ABOUT THIS EXERCISE
From the first line to the last, output the records exactly and drop any images.
━━ SOURCE MATERIAL ━━
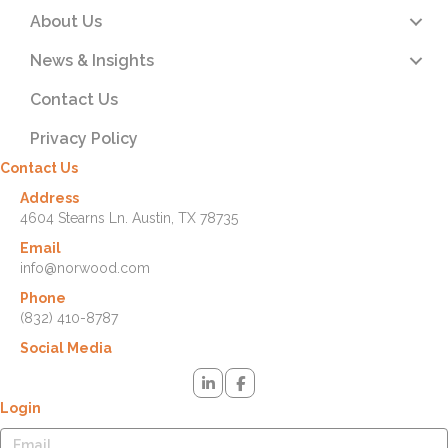
About Us
News & Insights
Contact Us
Privacy Policy
Contact Us
Address
4604 Stearns Ln. Austin, TX 78735
Email
info@norwood.com
Phone
(832) 410-8787
Social Media
Login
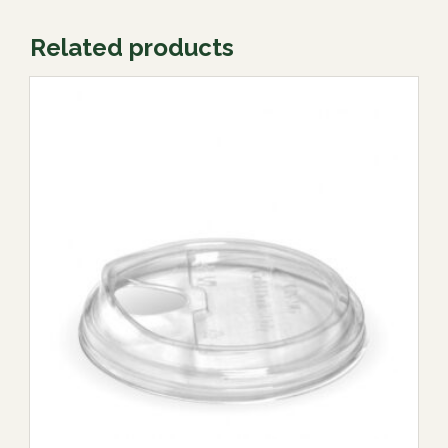
Related products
━━━
TASK SOLUTION
About Us
News & Insights
Contact Us
Privacy Policy
Contact Us
Address
4604 Stearns Ln. Austin, TX 78735
Email
info@norwood.com
Phone
(832) 410-8787
Social Media
Login
Related products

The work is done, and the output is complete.